Osmanlıcılık-Türkçülük kavgası ve ötekilerin durumu

İçeride ve dışarıda savaşın öldüren ve göç ettiren yüzünü en açık şekilde yaşadığımız bir dönemden geçiyoruz. Önce gerçekler sonra da çocuklar ve kadınlar katlediliyor çok yakınımızda. Buna rağmen seçim ve kazanma hırsı çoğu ziyan edilmiş hayatımızı belirlemeyi sürdürüyor hala. Yakın-doğudaki bu vahim duruma ek olarak yakın çevremizde amansız bir kavga daha sürüyor.
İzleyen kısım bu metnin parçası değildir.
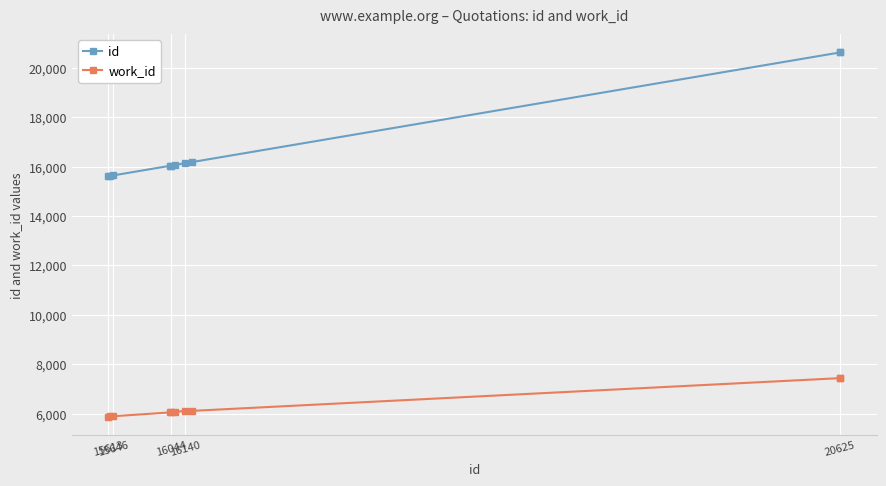

True or false: work_id and id intersect in this chart.

False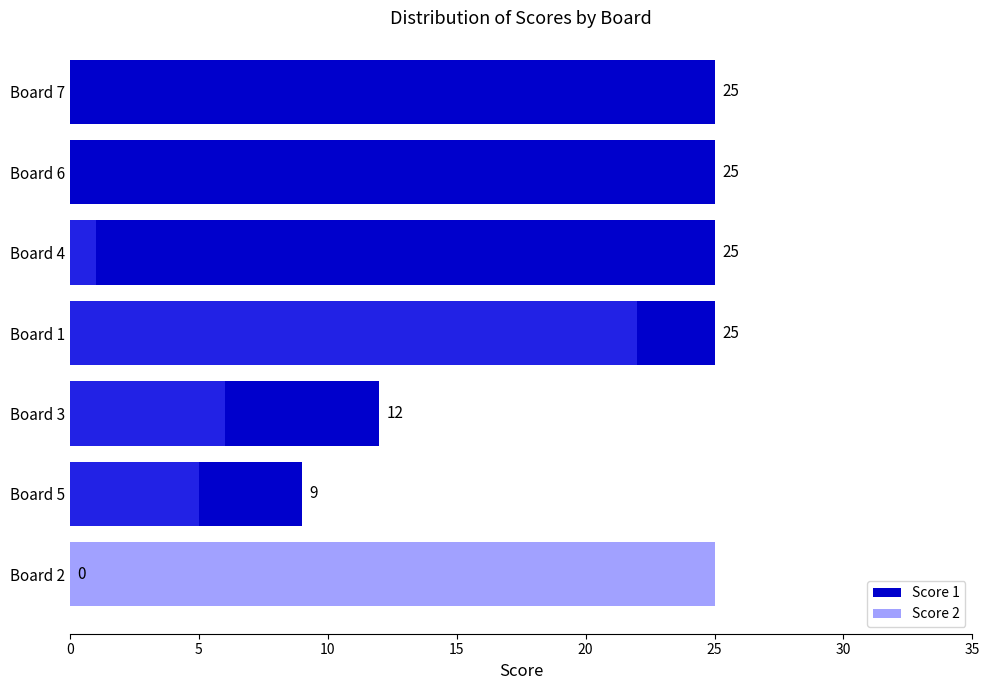

What are all the series names shown in the legend?

Score 1, Score 2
Bu kavga her fırsatta katledilen ve malları yağmalanan ötekilerden geriye kalanları eritme ya da yok etme “ülküsü”nü koruyor.
Söz konusu kavga, yakın tarihte 1. paylaşım savaşında başlayan ve onlarca yurttaşın canına ve malına mal olan bir kavgadır. Bu kavga, İttihat ve Terakki Cemiyeti (İTC) ile Osmanlıcılar diye nitelendirebileceğimiz güçler arasındaki iktidar kavgasıdır. Bu kavganın ilk galibi İTC’dir ve sonucu da 1924 Anayasasıdır bence. Kurucu iradeden bahsedeceksek 1921 Anayasasına bakmamız gerekecektir. Ancak, bu irade İTC ‘nin yaptığı sessiz darbeyle kırılmış ve 1924 Anayasası dayatılmıştır.
İTC’nin temsil ettiği Türkçülük, AKP’nin temsil ettiği Yeni-Osmanlıcılık tarafından tasfiye edilmektedir diye düşünüyorum. 1982 Darbe Anayasası her ne kadar Türk-İslam sentezine dayalı Türkçülükle açıklansa da aynı anayasa bu kez Yeni-Osmanlıcıların elinde iktidarı kazanmak ve sürdürmek aracına dönüştürülmüş durumdadır. Her zaman olduğu gibi toplumsal muhalefet her türlü yöntemle acımasızca ezilmektedir. Emek Hareketi, Alevi hareketi ve Kürt Özgürlük Hareketi ayrıştırılmakta ve her fırsatta boğulmaktadır.
Kürt Hareketi durumu doğru şekilde analiz ederek bir alan yaratmış durumdadır. Bu alanın Rojava başta olmak üzere diğer parçalarda da etkili olduğunu görmemek için kör ya da aptal olmak gerekiyor. CHP’ye ve “ulusalcı” politikalarına onay vermekte bir sakınca görmeyen Emek Hareketi ve Alevi Hareketi ne yazık ki yukarıda ana hatlarıyla özetlemeye çalıştığım rejimin temel niteliklerini doğru şekilde kavrayamadığı için bocalama ve tereddüt yaşamaktadır. Bunun sonucu olarak doğru zamanda ve yerde “büyük buluşma” gerçekleşememektedir. Bence, özünde ikisi de sınıf karakterli olan Alevi ve Emek Hareketi öteki ve özellikle Kürt düşmanlığı temelinde ulusalcı akımların zararlı etkilerinden kurtulamamış durumdadır. Aksi olsaydı toplumsal muhalefet bu kadar dağınık ve kırılgan olmazdı. Ayrıca, yanı başımızdaki savaş bu kadar tehlikeli ve çok-boyutlu olmazdı.
Ne yapılması gerekir konusuna gelince: Aleviler de Emek hareketi de kurulan büyük tuzağı görmeli ve ulusalcılık/inanç ekseni yerine sınıf karakterli eksene, yani özüne dönmelidir. Açıkça görülebileceği gibi ne Türkçülük ne de Osmanlıcılık esaslı rejim anılan dinamiklere karşı yaklaşımını değiştirmiş değildir.
Cami-Cemevi projesini nasıl okuyacağız? Yıllardır en ağır koşullarda onlarca emekçinin kanı ve canı pahasına kazanılan hakların bizzat rejim tarafından kurdurulan yeni sendikalar aracılığıyla tek tek geri verilmesini nasıl açıklayacağız? Suriye’de ve Türkiye’de yaşam bulan farklılıkların yok edilmesini ve emperyalist devletlerin istikrarsız bir Yakın-doğu yaratarak sömürü ve kârlarını artırma planlarını nasıl çözeceğiz ve etkisiz hale getireceğiz? Sınıf karakterli özüne dönmesi gereken bu iki önemli dinamiğin temsilcileri bu soruları yeniden düşünmek ve akılcı cevaplar bulmak durumundadır.